2. DOA dengan KETEKUNAN:
1 Tesalonika 5 : 17 “Tetaplah berdoa.”
>Apapun keadaan kita, kita harus tetap berdoa kepada Tuhan.
Ketika kita berdoa bukan karena ada KEBUTUHAN tapi karena kita mengasihi TUHAN.
Contoh : YESUS.
Lukas 5 : 16 Akan tetapi Ia mengundurkan diri ke tempat-tempat yang sunyi dan berdoa.
>Ketika Tuhan Yesus selesai melayani, melakukan mujizat, Tuhan Yesus sering mengundurkan diri ke tempat sunyi untuk berdoa.Dia tahu kuasa-Nya dari mana sebab Dia 100%manusia dan 100%Tuhan. Yesus saja berdoa, bagaimana kita?Jika kita membawa doa kita dengan tekun dan hati yang benar maka Tuhan akan menjawab doa kita.
Pelajaran:
a. Ketaatan didasari Kemauan.
b.

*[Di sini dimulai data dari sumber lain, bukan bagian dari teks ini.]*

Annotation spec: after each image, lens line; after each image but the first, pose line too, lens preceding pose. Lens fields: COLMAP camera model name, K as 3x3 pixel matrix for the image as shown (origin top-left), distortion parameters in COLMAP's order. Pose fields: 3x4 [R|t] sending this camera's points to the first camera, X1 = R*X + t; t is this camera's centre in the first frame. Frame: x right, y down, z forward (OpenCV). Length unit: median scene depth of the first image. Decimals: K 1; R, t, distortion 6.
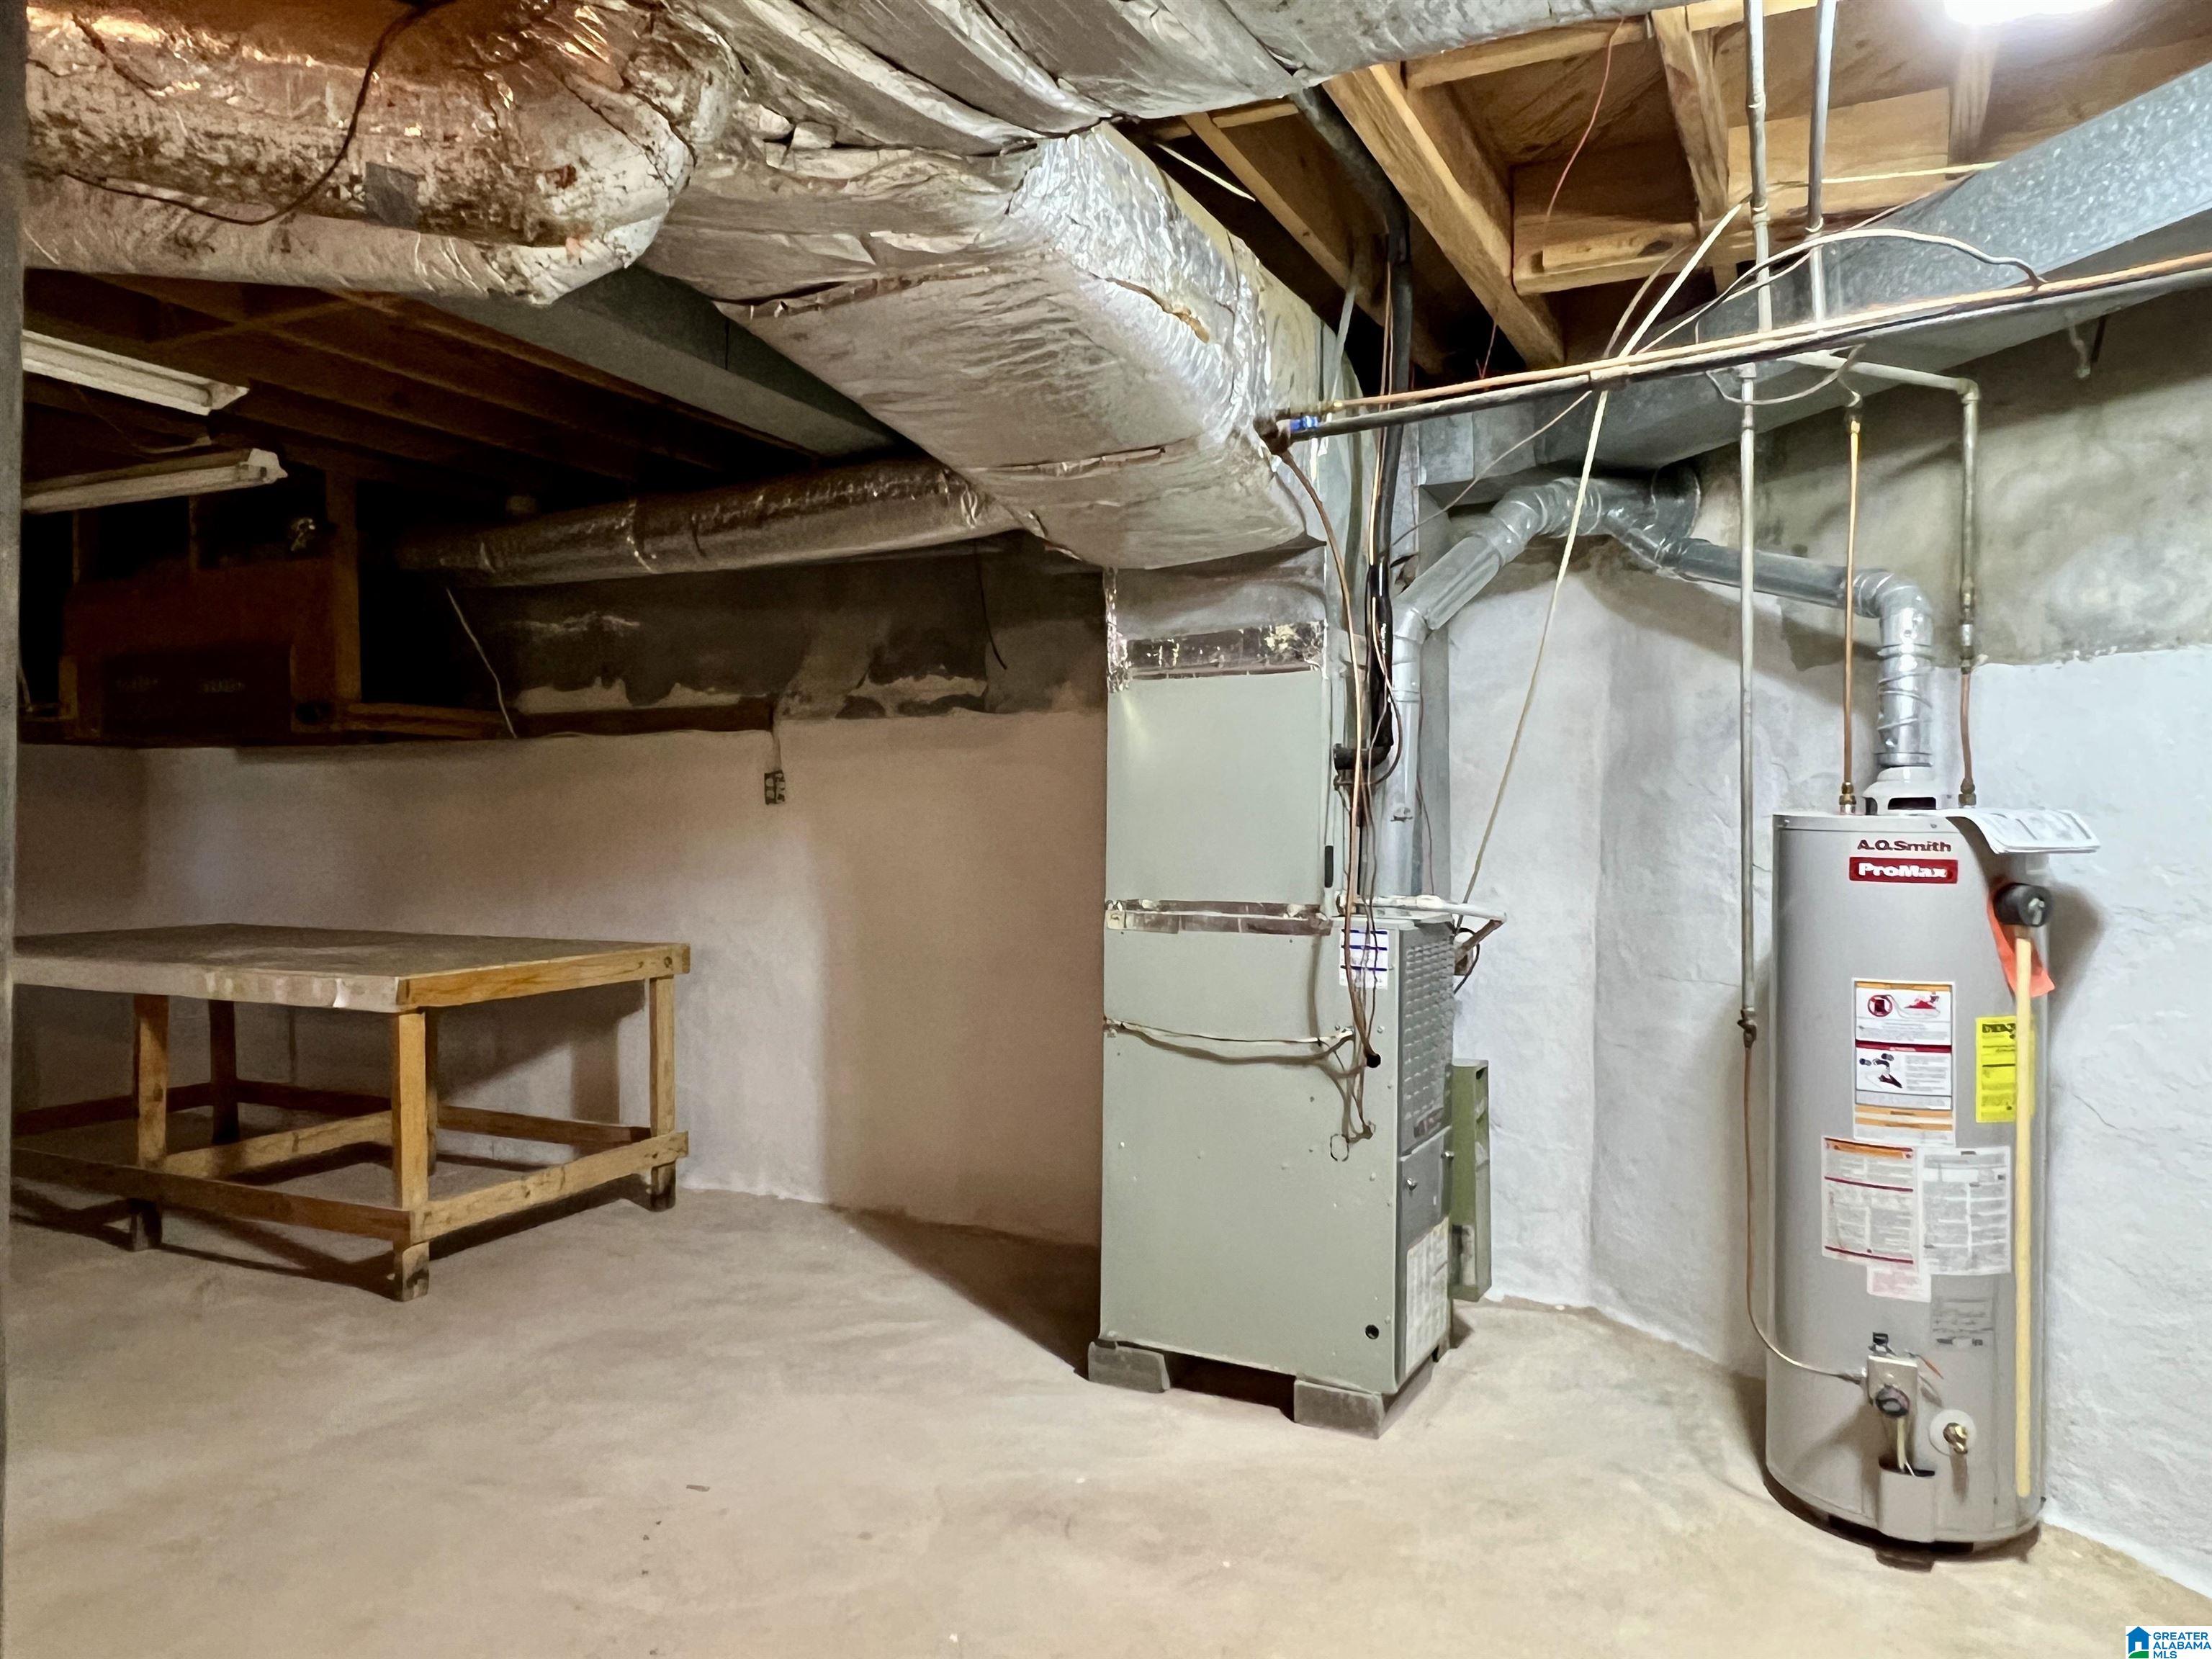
lens RADIAL K [[1489.8, 0, 1106.6], [0, 1489.8, 830.7], [0, 0, 1]] dist [0.000770, 0.000946]
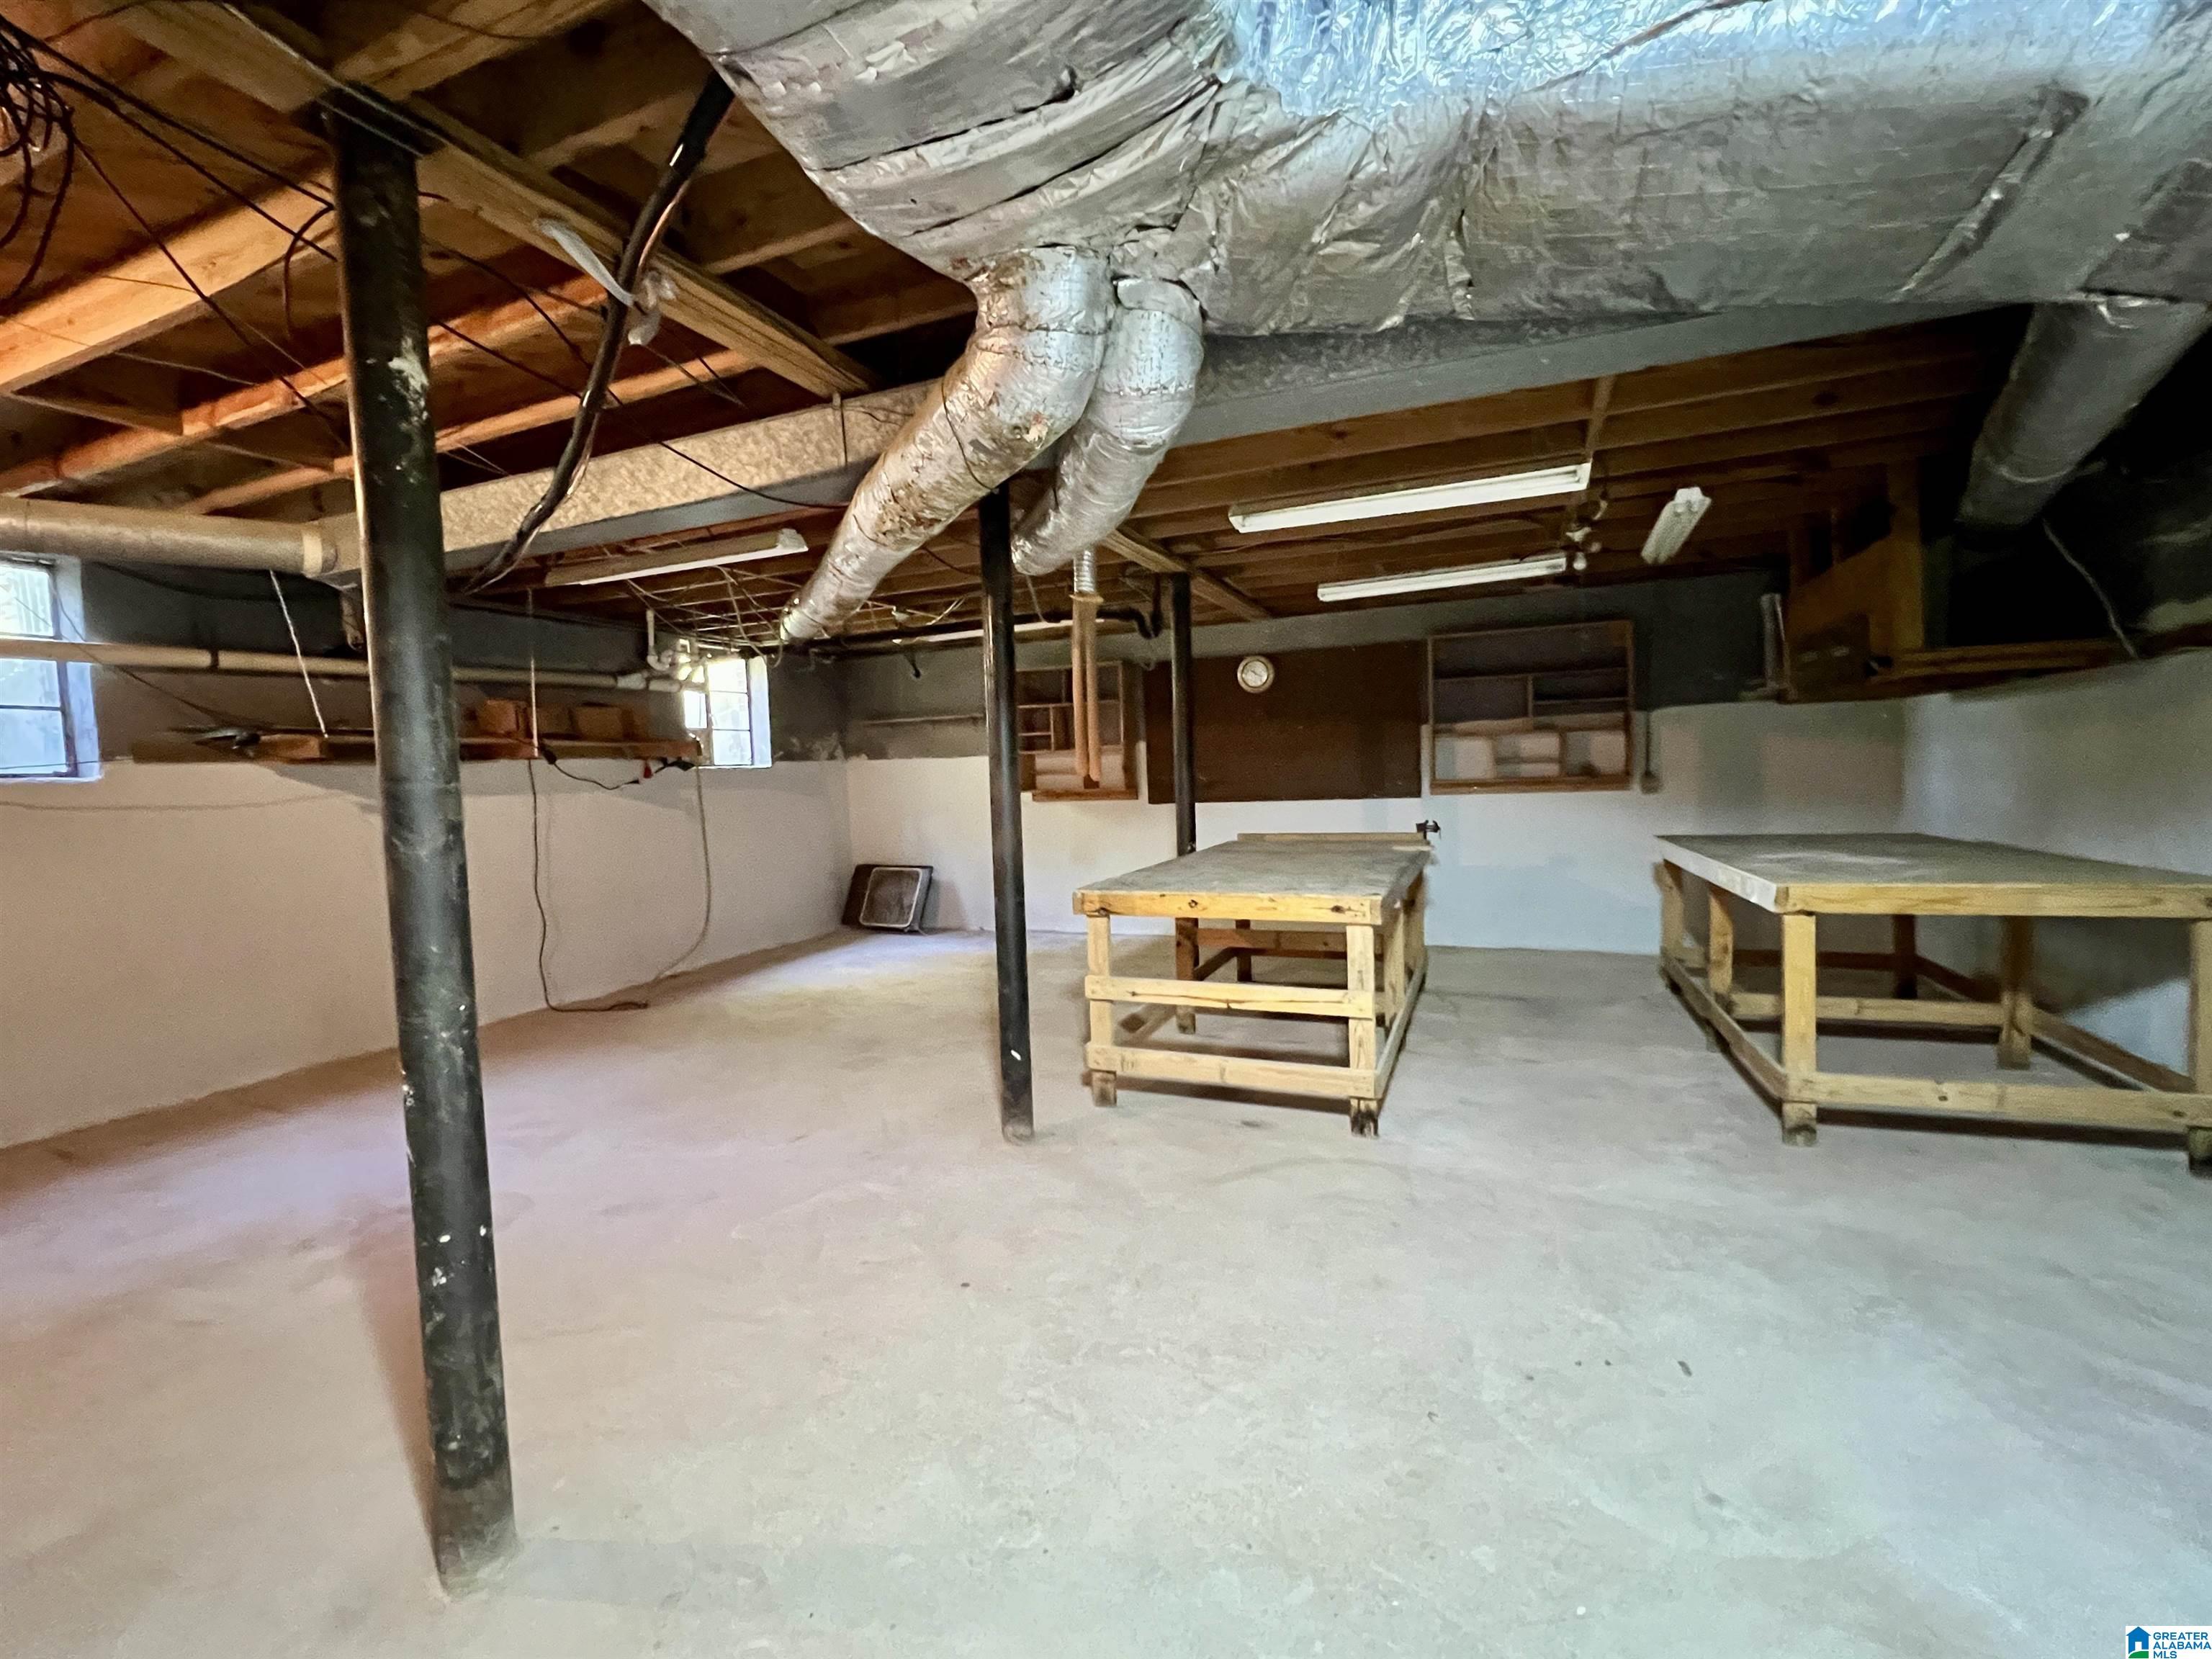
lens RADIAL K [[957.4, 0, 1099.6], [0, 957.4, 827.5], [0, 0, 1]] dist [0.001411, 0.000059]
pose [[0.065914, 0.044421, -0.996836, 0.270037], [0.029003, 0.998501, 0.046413, -0.001491], [0.997404, -0.031971, 0.064527, 0.378330]]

Yesus tahu kekuatan doa dan kepada siapa Dia berdoa.
>Kita harus tahu kepada siapa kita berdoa.
Banyak orang yang berdoa bukan kepada Tuhan, tetapi kepada patung, batu, gunung dan hal itu sangat dibenci Tuhan. (Kel 20 : 5)
3. DOA DENGAN HATI YANG BERSIH.
Mazmur 66: 18 Seandainya ada niat jahat dalam hatiku, tentulah Tuhan tidak mau mendengar.

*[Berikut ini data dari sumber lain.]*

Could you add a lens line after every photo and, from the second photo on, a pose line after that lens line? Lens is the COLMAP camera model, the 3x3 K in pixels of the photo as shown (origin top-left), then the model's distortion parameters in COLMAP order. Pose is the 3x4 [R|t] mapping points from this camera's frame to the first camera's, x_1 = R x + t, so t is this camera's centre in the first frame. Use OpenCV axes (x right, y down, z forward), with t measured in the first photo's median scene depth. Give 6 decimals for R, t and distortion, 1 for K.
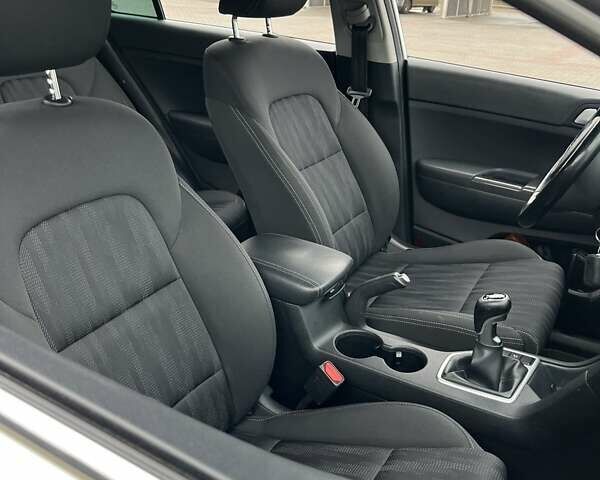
lens RADIAL K [[599.1, 0, 299.5], [0, 599.1, 245.0], [0, 0, 1]] dist [0.021937, 0.000000]
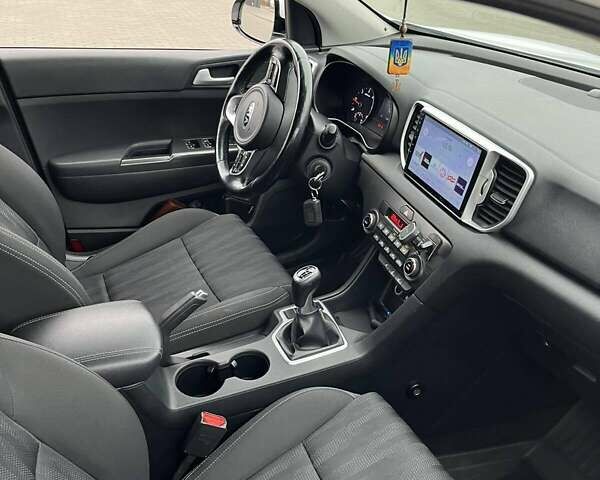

Ketika kita berdoa hati kita bukan dipenuhi DOSA tapi pastikan hati kita BERSIH supaya berkenan dihadapan TUHAN.
>Kalau kita tahu ada kesalahan mari kita mohon ampun kepada Tuhan.
Contoh: Daud
Mazmur 51: 3 – 5
>Doa Daud mohon pengampunan Tuhan karena dosanya yang dia lakukan kepada Batsyeba.
>Daud memastikan hatinya benar dihadapan Tuhan sehingga dia membawa hidupnya pada Tuhan.
4. DOA dengan TUJUAN YANG JELAS.
Yakobus 4 : 3 Atau kamu berdoa juga tetapi kamu tidak menerima apa-apa, karena kamu salah berdoa, sebab yang kamu minta itu hendak kamu habiskan untuk memuaskan hawa nafsumu.
>BERDOA bukan untuk
MEMUASKAN KEINGINAN kita tapi untuk MENYESUAIKAN KEHENDAK TUHAN.
Matius 26 : 30 “Ya Bapa, sekiranya mungkin biarlah cawan ini lalu dari pada-Ku, tetapi janganlah seperti yang Kukehendaki melainkan seperti yang Engkau kehendaki.”
5.DOA dengan UCAPAN SYUKUR.
Filipi 4 : 6 Janganlah hendaknya kamu kuatir tentang apapun juga, tetapi nyatakanlah dalam segala hal keinginanmu pada Allah dalam doa dan permohonan dengan ucapan syukur.
>BERDOA bukan hanya berisi PERMOHONAN kita, tetapi juga UCAPAN SYUKUR kepada TUHAN.
KESIMPULAN:
Api Doa yang kita bawa kepada Tuhan harus mencerminkan:
1.Keyakinan,
2. Ketekunan,
3.Hati yang besih
4. Tujuan yang jelas.
5. Ucapan Syukur.
Mari kita koreksi doa seperti apa yang kita bawa kepada Tuhan. Apakah doa kita lahir dari hati yang bersih, keinginan yang tulus dan benar? Mari kita membawa hidup yang benar sehingga apa yang kita doakan akan berkenan dihadapan Tuhan. Amin. Tuhan Yesus memberkati.